Many people always think that "first aid is for saving others. I am in good health and emergency health has nothing to do with me." This is actually the biggest misunderstanding. Last month, there was an online ride-hailing driver in our jurisdiction. He suddenly felt numbness in his left arm and tightness in his chest while driving. He immediately pulled over to the side of the road and took half a tablet of nitroglycerin before calling 120. He was later diagnosed with acute myocardial infarction. When he was sent to the hospital, the doctor said that if he had continued to drive for five minutes, he might have died suddenly in the car. He himself said that he had read the popular science on precursors of myocardial infarction that we posted before and made a note of "Be alert if your left arm is numb." This is how you integrate first aid knowledge into your own emergency health management. To put it bluntly, when you have low blood sugar, you know to squat down first and not to hold on. When your fever reaches 39 degrees, you know to take antipyretics first and then go to the hospital instead of carrying it. This is first aid for yourself, and it is also the core part of personal emergency health.
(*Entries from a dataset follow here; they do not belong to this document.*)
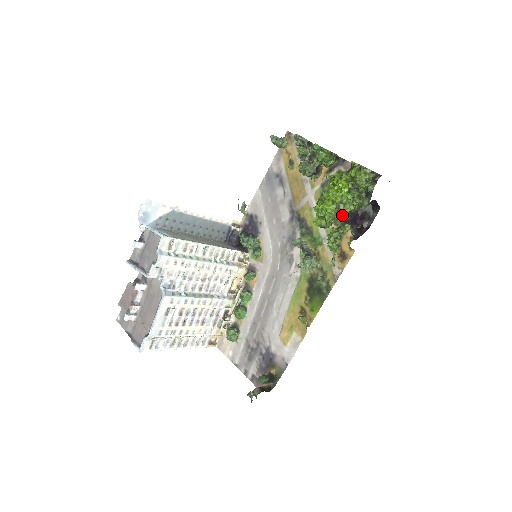
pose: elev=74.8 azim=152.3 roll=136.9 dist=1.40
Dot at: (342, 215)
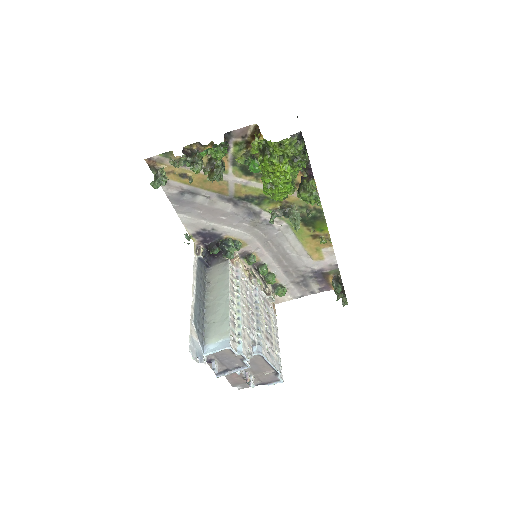
Dot at: occluded
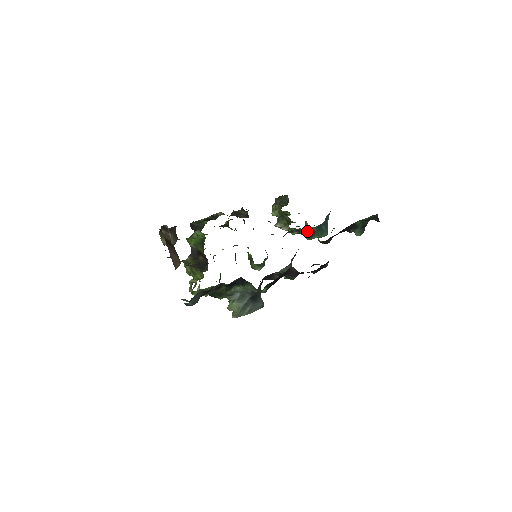
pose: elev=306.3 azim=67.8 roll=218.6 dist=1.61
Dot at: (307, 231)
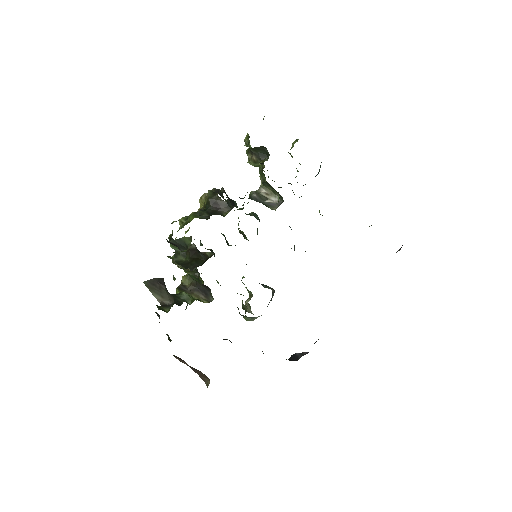
Dot at: occluded
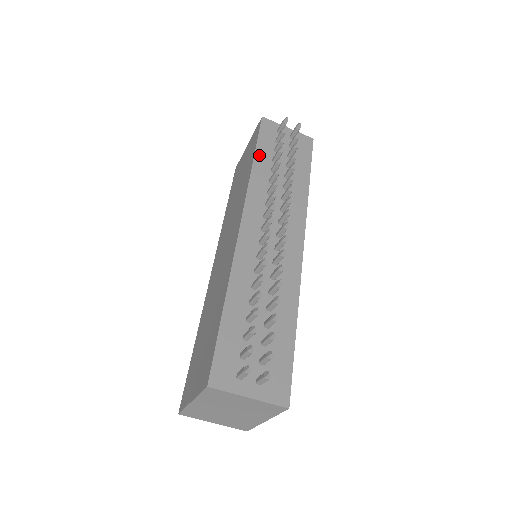
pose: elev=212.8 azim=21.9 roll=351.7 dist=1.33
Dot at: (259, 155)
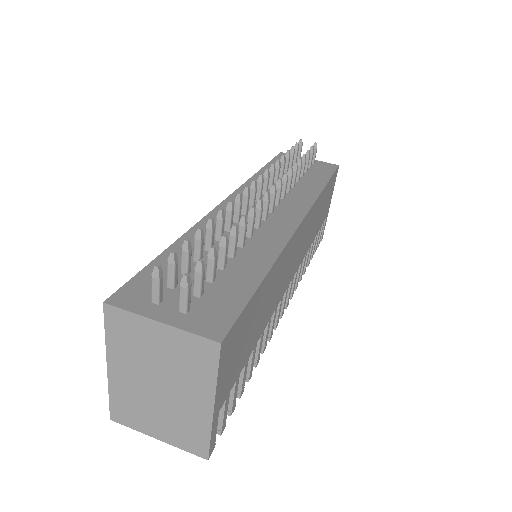
Dot at: occluded
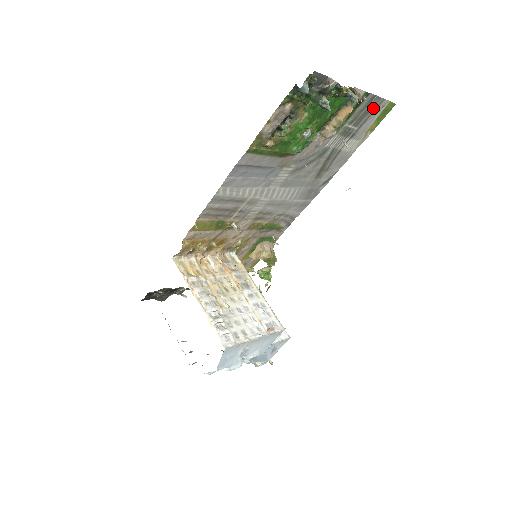
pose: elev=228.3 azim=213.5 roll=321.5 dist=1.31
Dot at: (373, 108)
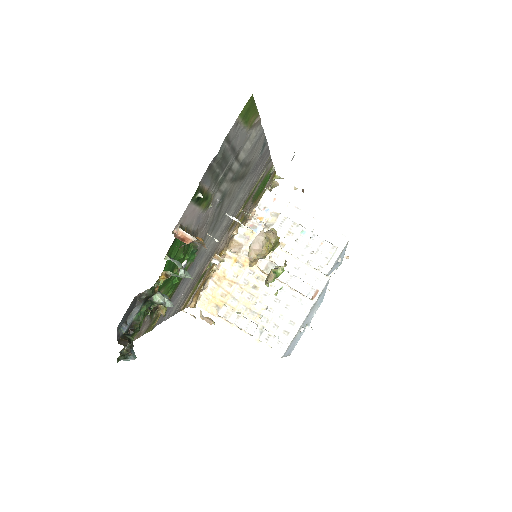
Dot at: (225, 149)
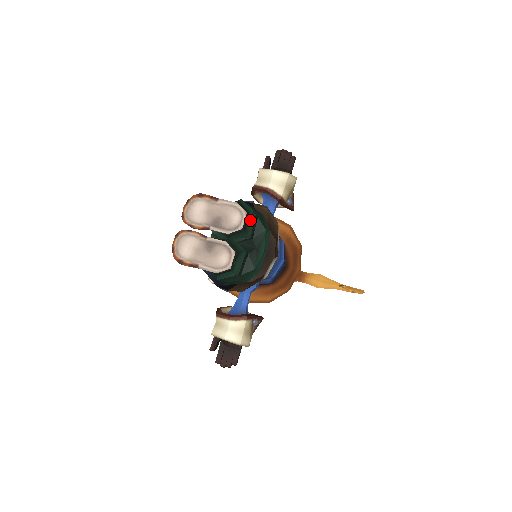
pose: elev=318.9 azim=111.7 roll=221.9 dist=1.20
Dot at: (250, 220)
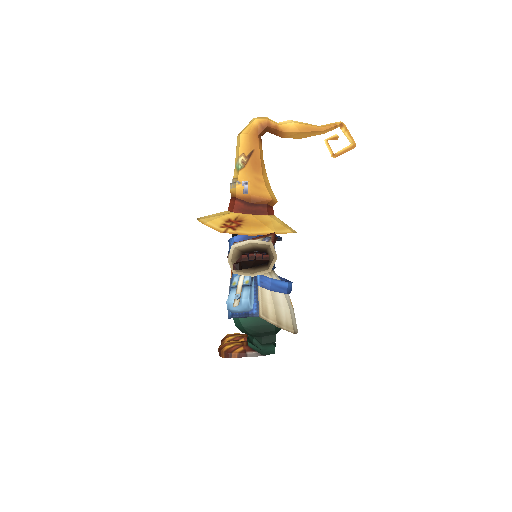
Dot at: occluded
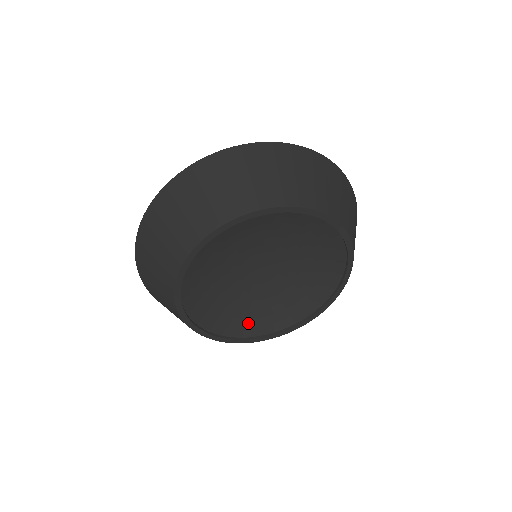
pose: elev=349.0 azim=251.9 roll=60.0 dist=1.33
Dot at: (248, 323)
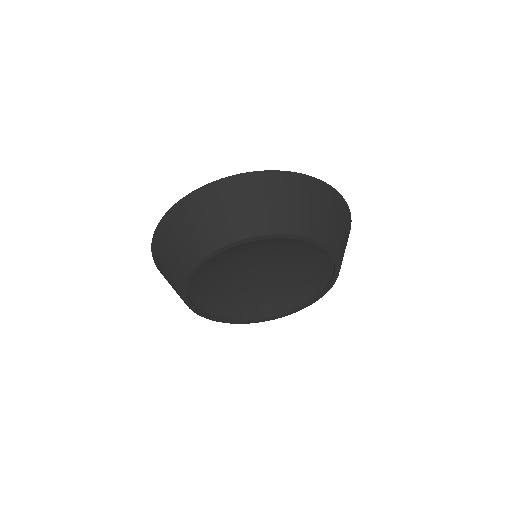
Dot at: (248, 308)
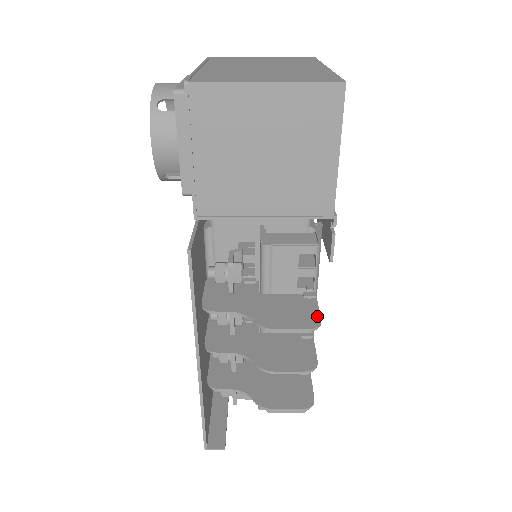
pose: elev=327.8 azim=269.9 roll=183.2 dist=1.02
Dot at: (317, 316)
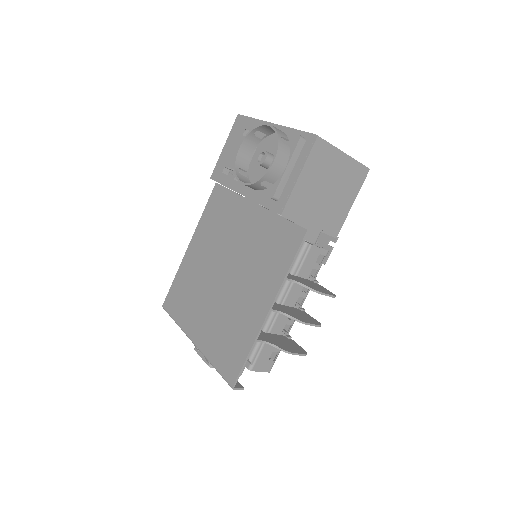
Dot at: occluded
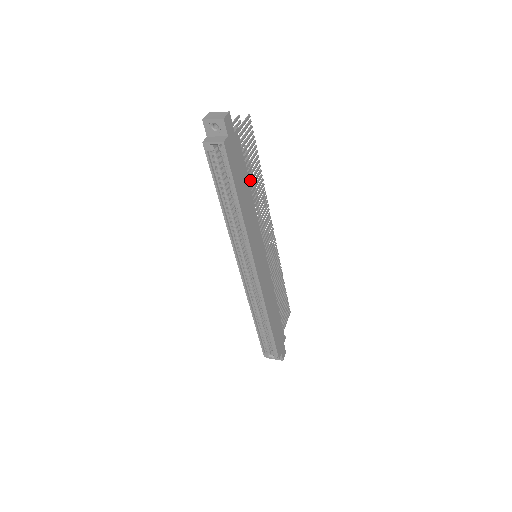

In fact, the relationship between the two is not that complicated to put it bluntly, just like the fire extinguisher and smoke alarm in your home: first aid is the can of fire extinguisher. If there is a fire, you can take it out as soon as possible to put out the fire. It is a critical moment.; Emergency health includes daily installation of smoke alarms, fire blankets, escape ropes placed at the door, and even annual fire drills. From daily risk prevention, to correct handling of incidents, to subsequent damage recovery, the entire chain is covered. Neither one of them will work. If you only have a fire extinguisher and don't check for hidden dangers, you won't be able to stop a fire if it breaks out. ; If you only install an alarm and don't use a fire extinguisher, you will have to wait until the fire breaks out. They are all matters related to our lives. It never hurts to know more about them.